- [Supplied passage]
====

Mothers Against Senseless
Killings volunteers in pink shirts were sitting in folding chairs and leaning
against a mailbox at 75th Street and Harvard Avenue on Monday, hoping to prevent
a violent retaliation after the death of Lucille Barnes a week ago.
"People are very emotional about
it, and we don't know what's going to happen," said Tamar Manasseh. "If people
say there will be violence, there likely will be violence, and you go where
you're called."
According to police, a man walked
by Barnes and two other women at 11:35 p.m. on June 23 in the 7500 block of
Stewart Avenue and opened fire, fatally wounding 34-year-old
Barnes.
Manasseh mobilized the group for
the first time after the shooting on the gamble that even the most embittered
and determined on vengeance would not shoot under the glare of a motherly eye
- let alone 15 sets of maternal eyes.

====

- [Information supplied]
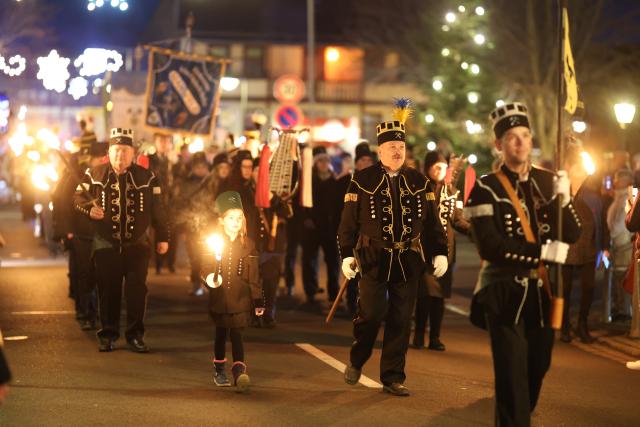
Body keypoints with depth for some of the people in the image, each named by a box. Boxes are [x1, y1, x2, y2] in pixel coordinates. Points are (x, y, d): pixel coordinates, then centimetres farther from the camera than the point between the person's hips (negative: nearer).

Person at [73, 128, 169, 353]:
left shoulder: (147, 177, 4)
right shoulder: (95, 174, 3)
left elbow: (157, 210, 7)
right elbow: (78, 197, 7)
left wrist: (162, 237, 7)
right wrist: (89, 208, -15)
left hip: (137, 244, 0)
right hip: (106, 245, 0)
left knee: (137, 290, -1)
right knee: (108, 290, 5)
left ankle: (135, 335, 8)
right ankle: (107, 335, 16)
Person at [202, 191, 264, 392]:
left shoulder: (247, 244, 3)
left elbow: (253, 274, 5)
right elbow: (206, 267, 0)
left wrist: (258, 300, 4)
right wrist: (210, 277, -24)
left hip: (240, 299, -1)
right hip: (219, 298, 1)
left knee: (236, 334, -9)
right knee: (221, 334, 12)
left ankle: (239, 371, -12)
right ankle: (219, 371, 26)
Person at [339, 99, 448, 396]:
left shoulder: (419, 182, 9)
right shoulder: (363, 180, 0)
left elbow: (432, 221, 11)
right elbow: (348, 221, -1)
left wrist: (440, 253, 2)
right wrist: (347, 255, -8)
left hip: (408, 261, 3)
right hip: (373, 260, -3)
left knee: (401, 321, 4)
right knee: (371, 315, -6)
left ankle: (393, 378, 14)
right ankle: (356, 361, 22)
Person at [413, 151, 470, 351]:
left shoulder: (451, 190, 12)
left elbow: (457, 219, 10)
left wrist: (473, 229, -4)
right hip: (425, 247, -4)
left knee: (440, 294, 5)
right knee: (425, 292, -7)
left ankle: (435, 338, 13)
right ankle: (419, 336, 3)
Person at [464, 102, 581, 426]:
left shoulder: (547, 180, 7)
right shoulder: (486, 188, -9)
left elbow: (572, 235, 2)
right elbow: (489, 247, -18)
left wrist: (562, 199, -16)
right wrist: (542, 252, -20)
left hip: (543, 291, 6)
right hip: (505, 293, -5)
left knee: (537, 369, 16)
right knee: (513, 375, -9)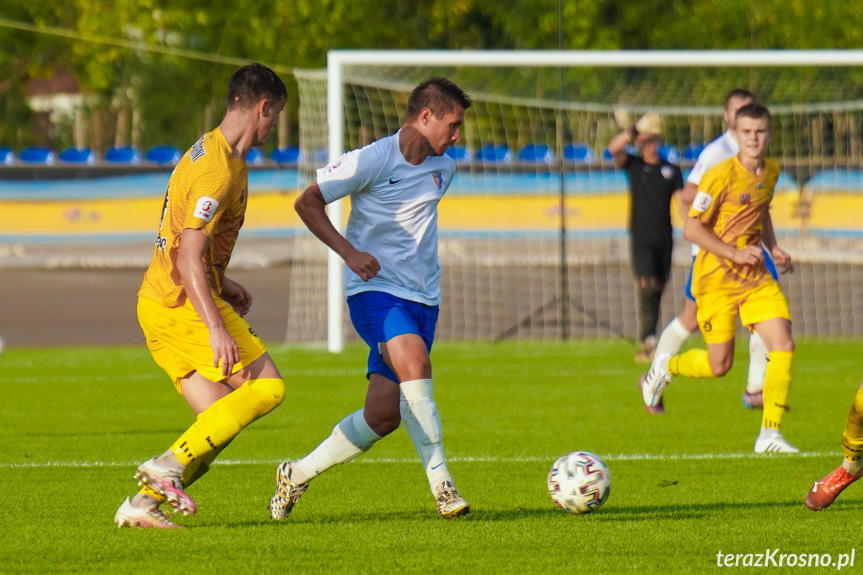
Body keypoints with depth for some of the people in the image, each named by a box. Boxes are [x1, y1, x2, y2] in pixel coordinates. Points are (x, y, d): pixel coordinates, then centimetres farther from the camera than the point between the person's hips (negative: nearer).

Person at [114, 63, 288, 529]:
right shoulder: (219, 171, -18)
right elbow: (189, 256, -24)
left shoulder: (208, 150, 15)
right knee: (267, 387, -9)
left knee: (222, 420, 5)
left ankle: (141, 504, 0)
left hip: (159, 302, 10)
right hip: (183, 304, -10)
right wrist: (216, 328, -28)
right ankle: (171, 464, -14)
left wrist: (221, 284, 29)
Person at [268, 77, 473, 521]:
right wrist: (349, 252, -17)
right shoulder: (373, 160, -11)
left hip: (422, 299, 7)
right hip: (374, 289, -6)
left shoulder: (443, 169, 11)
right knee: (414, 363, -33)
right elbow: (307, 202, -7)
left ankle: (297, 475, 18)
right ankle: (440, 482, -27)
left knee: (383, 415, -1)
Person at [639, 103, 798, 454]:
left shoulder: (771, 173, 5)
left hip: (756, 277, 5)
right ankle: (664, 367, 33)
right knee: (719, 365, 1)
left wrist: (773, 248, 9)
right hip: (717, 278, -5)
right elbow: (691, 229, -14)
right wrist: (735, 254, -21)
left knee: (783, 344, -12)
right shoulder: (721, 176, -17)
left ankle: (770, 434, -6)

====

- [About this task] Reproduce everything in the news passage from "Manasseh mobilized the" down to "of maternal eyes.", word for word. The data comes from a different source than the news passage.

- [Exercise result]
Manasseh mobilized the group for
the first time after the shooting on the gamble that even the most embittered
and determined on vengeance would not shoot under the glare of a motherly eye
- let alone 15 sets of maternal eyes.